──────── RECORDS TO USE ────────
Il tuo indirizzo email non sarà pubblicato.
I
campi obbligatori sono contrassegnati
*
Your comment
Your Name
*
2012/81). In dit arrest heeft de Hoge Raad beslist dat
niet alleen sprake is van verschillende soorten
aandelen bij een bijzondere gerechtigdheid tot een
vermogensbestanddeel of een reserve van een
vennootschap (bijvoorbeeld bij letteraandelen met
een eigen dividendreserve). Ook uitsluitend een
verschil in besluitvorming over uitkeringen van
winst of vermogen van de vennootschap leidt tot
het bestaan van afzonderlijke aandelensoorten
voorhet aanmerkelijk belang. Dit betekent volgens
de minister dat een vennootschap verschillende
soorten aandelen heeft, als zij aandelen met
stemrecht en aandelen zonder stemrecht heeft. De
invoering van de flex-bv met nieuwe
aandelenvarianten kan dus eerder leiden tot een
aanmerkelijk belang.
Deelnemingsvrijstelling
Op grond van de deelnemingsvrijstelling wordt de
────────
──────── RECORDS TO USE ────────
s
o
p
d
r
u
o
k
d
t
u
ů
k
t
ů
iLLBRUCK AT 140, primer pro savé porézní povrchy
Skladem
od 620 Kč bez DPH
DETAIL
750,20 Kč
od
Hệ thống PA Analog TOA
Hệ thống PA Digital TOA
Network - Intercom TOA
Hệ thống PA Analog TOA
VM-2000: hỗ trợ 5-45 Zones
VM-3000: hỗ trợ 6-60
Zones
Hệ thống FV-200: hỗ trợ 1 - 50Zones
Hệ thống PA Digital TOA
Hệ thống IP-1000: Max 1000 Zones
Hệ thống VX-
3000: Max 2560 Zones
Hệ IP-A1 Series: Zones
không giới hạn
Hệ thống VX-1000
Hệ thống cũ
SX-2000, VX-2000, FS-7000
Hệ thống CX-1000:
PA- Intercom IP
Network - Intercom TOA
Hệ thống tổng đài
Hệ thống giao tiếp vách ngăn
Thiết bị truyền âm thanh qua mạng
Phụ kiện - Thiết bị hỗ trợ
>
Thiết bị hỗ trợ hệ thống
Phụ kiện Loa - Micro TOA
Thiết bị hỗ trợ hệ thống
────────
WORK TASK » Please retype the lines in the records, starting with the line that contains "Il tuo indirizzo email non sarà pubblicato." and going on through the line that contains "Op grond van".

SOLUTION »
Il tuo indirizzo email non sarà pubblicato.
I
campi obbligatori sono contrassegnati
*
Your comment
Your Name
*
2012/81). In dit arrest heeft de Hoge Raad beslist dat
niet alleen sprake is van verschillende soorten
aandelen bij een bijzondere gerechtigdheid tot een
vermogensbestanddeel of een reserve van een
vennootschap (bijvoorbeeld bij letteraandelen met
een eigen dividendreserve). Ook uitsluitend een
verschil in besluitvorming over uitkeringen van
winst of vermogen van de vennootschap leidt tot
het bestaan van afzonderlijke aandelensoorten
voorhet aanmerkelijk belang. Dit betekent volgens
de minister dat een vennootschap verschillende
soorten aandelen heeft, als zij aandelen met
stemrecht en aandelen zonder stemrecht heeft. De
invoering van de flex-bv met nieuwe
aandelenvarianten kan dus eerder leiden tot een
aanmerkelijk belang.
Deelnemingsvrijstelling
Op grond van de deelnemingsvrijstelling wordt de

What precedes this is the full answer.